Landscape with the Fall of Icarus - Pieter Bruegel |
My isolation because of Covid and shared with the loss of my Rosemary on December 9 2020 has led me to lots of reflection. A lot of it is melancholic and does nothing to raise my spirits.
And then there is poetry. Years before Rosemary became sick, I was reading Emily Dickinson, Jorge Luís Borges, Alfonsina Storni, Julio Cortázar, W.H. Auden, Ogden Nash , Homero Arijdis and lots by the doctor William Carlos Williams.
Of late there has been a lot of settling at night with BC’s Susan Musgrave and GerryGilbert.
Poetry lifts my spirits. My mother would have quoted from the Roman Catholic Latin Mass, “Sursum Corda” which translates to lift your heart (s).

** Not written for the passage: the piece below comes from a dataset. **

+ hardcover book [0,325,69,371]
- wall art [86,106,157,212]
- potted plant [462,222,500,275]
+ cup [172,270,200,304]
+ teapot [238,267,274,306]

Reading poetry is a distraction that never is allied to any sense of guilt. I close the poetry books when my two cats indicate to me that it is time to turn off the light.

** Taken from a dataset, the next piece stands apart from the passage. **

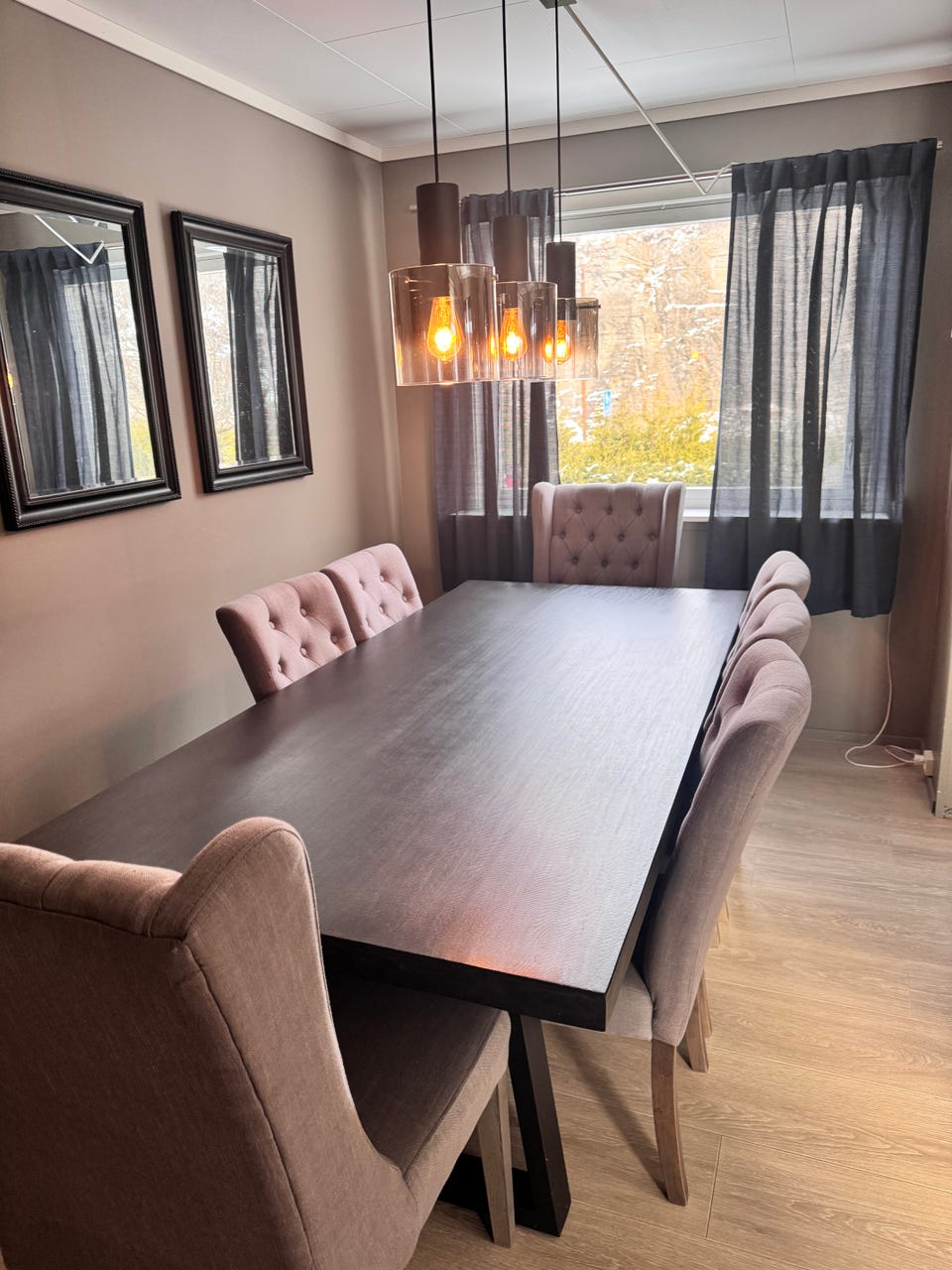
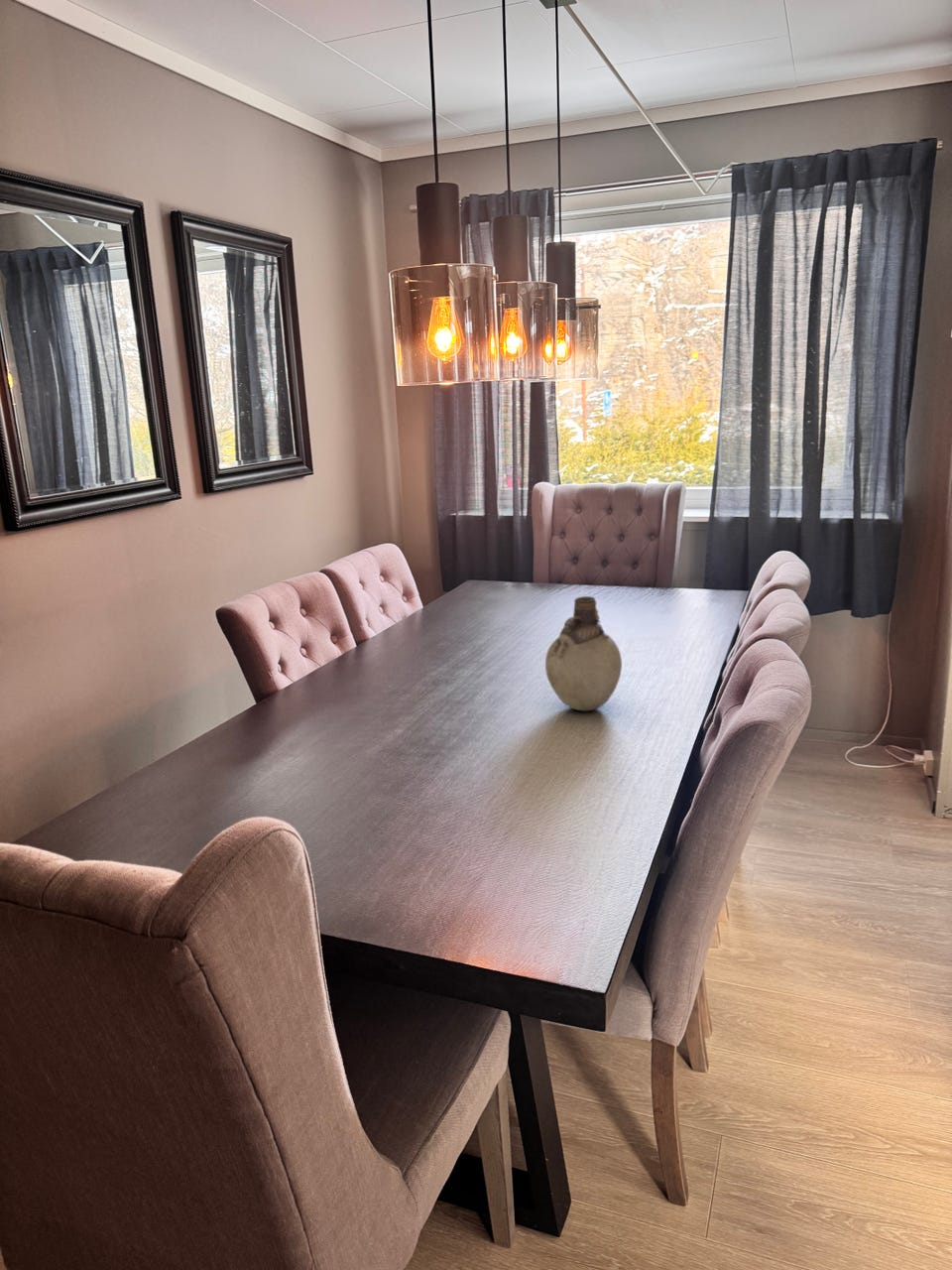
+ vase [544,595,623,711]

I might argue with them in Spanish and tell them that one of the most famous works of Argentine literature, El Martín Fierro is a long prose poem and one could add that so is Miguel de Cervantes Saavedra’s El ingenioso hidalgo Don Don Quijote de la Mancha. I finally give up and turn off the lights.

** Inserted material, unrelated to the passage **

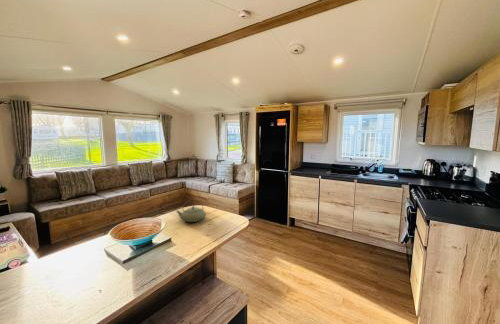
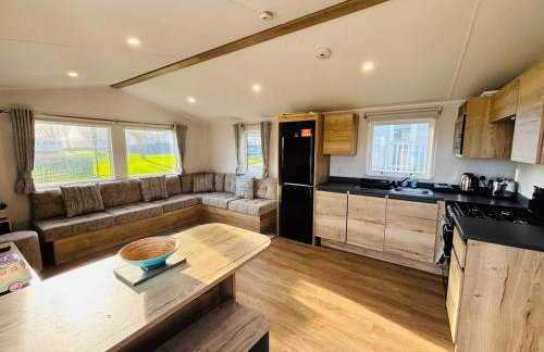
- teapot [175,198,207,223]
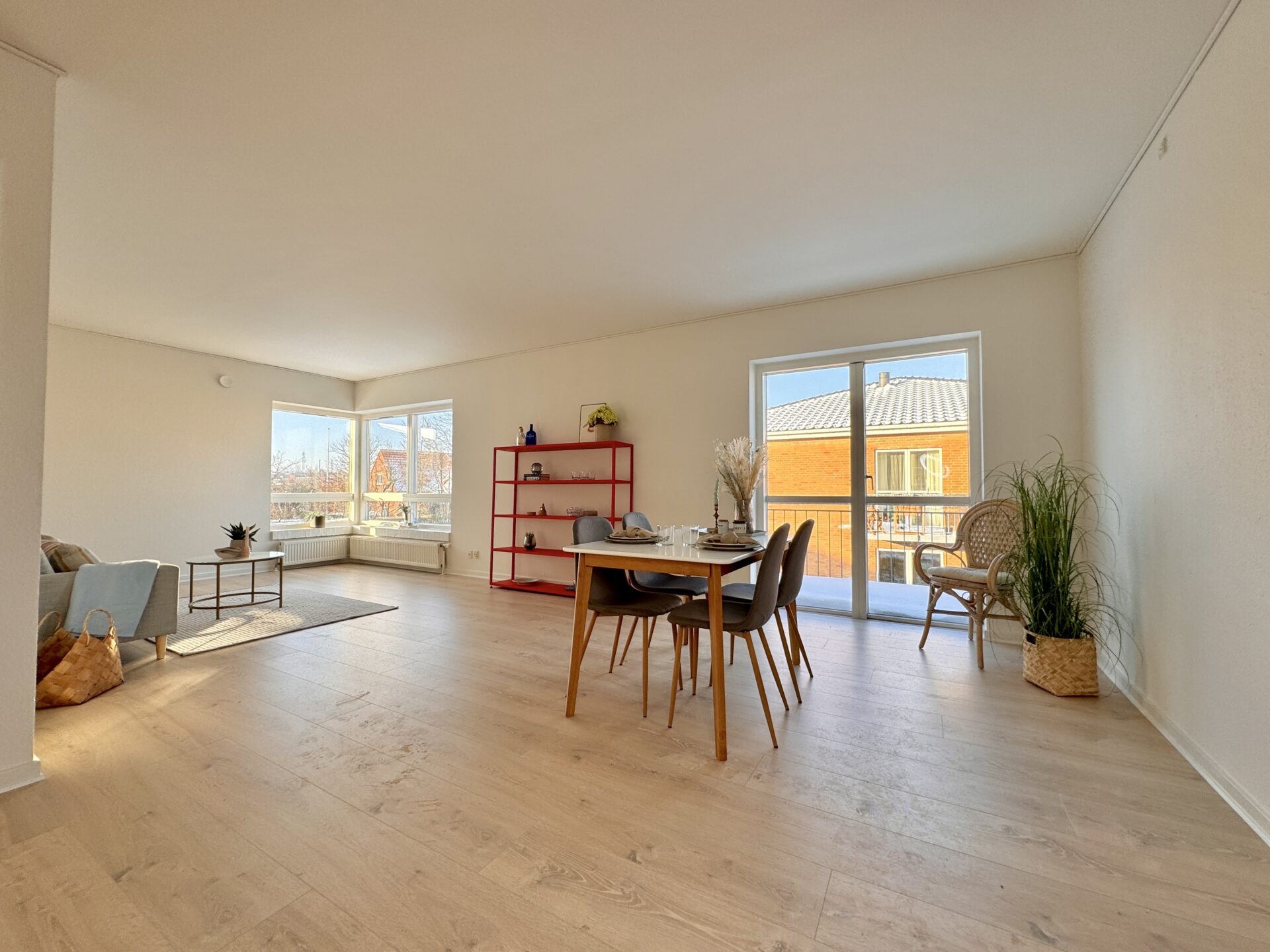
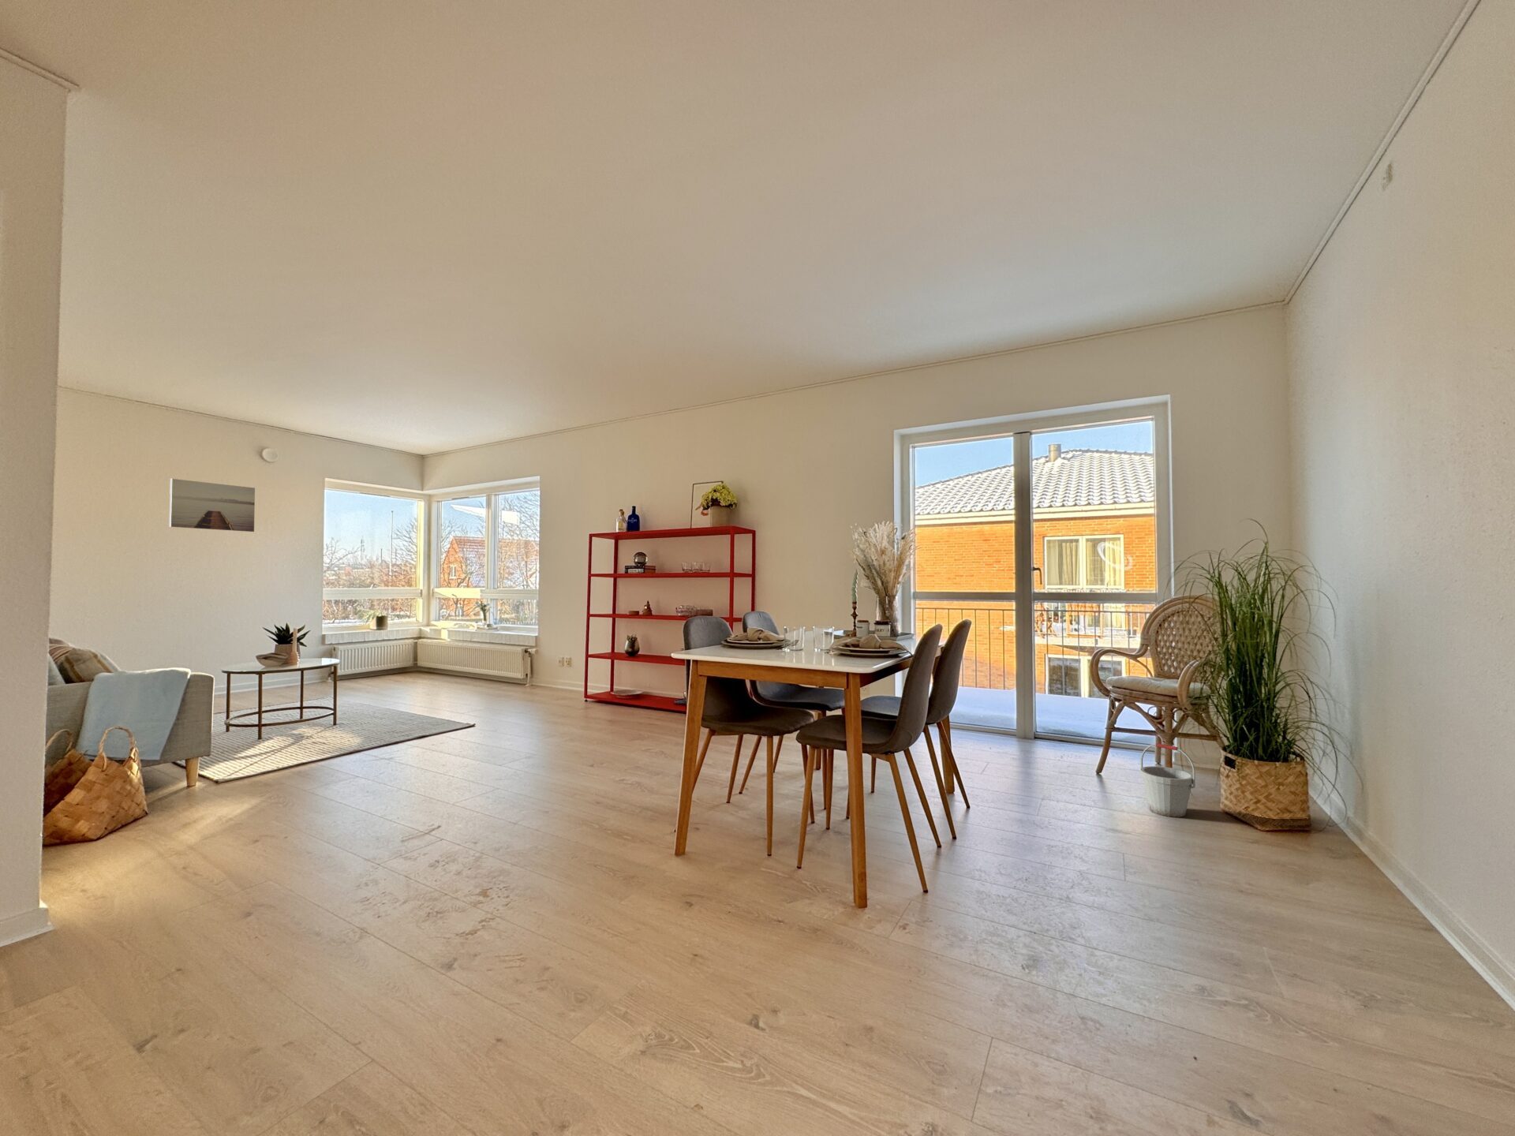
+ bucket [1140,742,1196,819]
+ wall art [169,479,255,532]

In recent weeks I read that not only had William Carlos Williams written a poem (and book) related to Pieter Bruehgel the Elder’s painting (somewhat contested as to its real origin) Landscape with the Fall of Icarus but two other poets, W.H. Auden and Michael Hamburger
What is amazing to me is that the painting seems to be a cheerful early spring landscape and only its title and a pair of legs on the bottom right have anything to do with Icarus. It is a pleasant work of art about a tragic event.
William Carlos Williams
According to Brueghel
when Icarus fell
it was spring
a farmer was ploughing
his field
the whole pageantry
of the year was
awake tingling
near
the edge of the sea
concerned
with itself
sweating in the sun
that melted
the wings' wax
unsignificantly
off the coast
there was
a splash quite unnoticed
this was
Icarus drowning
W.H.Auden
Musee des Beaux Arts
About suffering
they were never wrong,
The old Masters: how well they understood
Its human position: how it takes place
While someone else is eating or opening a window or just walking dully along;
How, when the aged are reverently, passionately waiting
For the miraculous birth, there always must be
Children who did not specially want it to happen, skating
On a pond at the edge of the wood:
They never forgot
That even the dreadful martyrdom must run its course
Anyhow in a corner, some untidy spot
Where the dogs go on with their doggy life and the torturer's horse
Scratches its innocent behind on a tree.
In Breughel's
Icarus, for instance: how everything turns away
Quite leisurely from the disaster; the ploughman may
Have heard the splash, the forsaken cry,
But for him it was not an important failure; the sun shone
As it had to on the white legs disappearing into the green
Water, and the expensive delicate ship that must have seen
Something amazing, a boy falling out of the sky,
Had somewhere to get to and sailed calmly on.
Michael Hamburger
Lines on Brueghel’s “Icarus”
The ploughman ploughs, the fisherman dreams of fish;
Aloft, the sailor, through a world of ropes
Guides tangled meditations, feverish
With memories of girls forsaken, hopes
Of brief reunions, new discoveries,
Past rum consumed, rum promised, rum potential.
Sheep crop the grass, lift up their heads and gaze
Into a sheepish present: the essential,
Illimitable juiciness of things,
Greens, yellows, browns are what they see.
Churlish and slow, the shepherd, hearing wings —
Perhaps an eagle’s–gapes uncertainly;
Too late. The worst has happened: lost to man,
The angel, Icarus, for ever failed,
Fallen with melted wings when, near the sun
He scorned the ordering planet, which prevailed
And, jeering, now slinks off, to rise once more.
But he–his damaged purpose drags him down —
Too far from his half-brothers on the shore,
Hardly conceivable, is left to drown.